Modular Python tool for profiling files, analyzing directory structures, and inspecting image data
Project description
Fast, multi-backend file/directory profiling and data preparation.
pip install filoma
Installation • Documentation • Agentic Analysis • Interactive CLI • Quickstart • Cookbook • Roboflow Demo • Source Code
📖 New to Filoma? Check out the Cookbook for practical, copy-paste recipes for common tasks!
filoma helps you analyze file directory trees, inspect file metadata, and prepare your data for exploration.
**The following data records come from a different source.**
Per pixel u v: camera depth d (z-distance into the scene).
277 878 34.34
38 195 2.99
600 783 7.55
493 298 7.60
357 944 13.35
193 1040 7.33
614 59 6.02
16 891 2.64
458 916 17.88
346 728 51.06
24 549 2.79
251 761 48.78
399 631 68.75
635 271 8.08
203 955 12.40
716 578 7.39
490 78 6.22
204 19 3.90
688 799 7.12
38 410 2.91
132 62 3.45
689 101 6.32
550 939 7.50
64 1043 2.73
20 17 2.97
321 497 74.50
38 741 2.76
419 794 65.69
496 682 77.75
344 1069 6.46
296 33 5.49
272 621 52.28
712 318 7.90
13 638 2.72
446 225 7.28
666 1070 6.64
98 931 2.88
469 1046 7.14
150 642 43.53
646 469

It can achieve this blazingly fast using the best available backend (Rust, fd, or pure Python) ⚡🍃
Key Features
- 🚀 High-Performance Backends: Automatic selection of Rust,
fd, or Python for the best performance. - 📈 DataFrame Integration: Convert scan results to Polars (or pandas) DataFrames for powerful analysis.
- 📊 Rich Directory Analysis: Get detailed statistics on file counts, extensions, sizes, and more.
- 🔍 Smart File Search: Use regex and glob patterns to find files with
FdFinder. - 🖼️ File/Image Profiling: Extract metadata and statistics from various file formats.
- 🛡️ Dataset Integrity & Quality: Unified integrity checking for snapshots, manifests, and automated quality scans (corruption, duplicates, leakage, class balance). 📖 Data Integrity Guide →
- 🧠 Agentic Analysis: Natural language interface for file discovery, deduplication, and metadata inspection. 📖 Filaraki Guide →
- 🖥️ Interactive CLI: Beautiful terminal interface for filesystem exploration and DataFrame analysis. 📖 CLI Documentation →
- 🌐 MCP Server: Expose all 21 filesystem tools to any MCP-compatible AI assistant (nanobot recommended). 📖 MCP Configuration →
🎯 Local AI in 10 seconds:
curl -sL https://raw.githubusercontent.com/kalfasyan/filoma/main/scripts/install.sh | sh→ Use with nanobot + Ollama for fully local filesystem analysis. Learn more →
⚡ Quick Start
filoma provides a unified API for filesystem analysis.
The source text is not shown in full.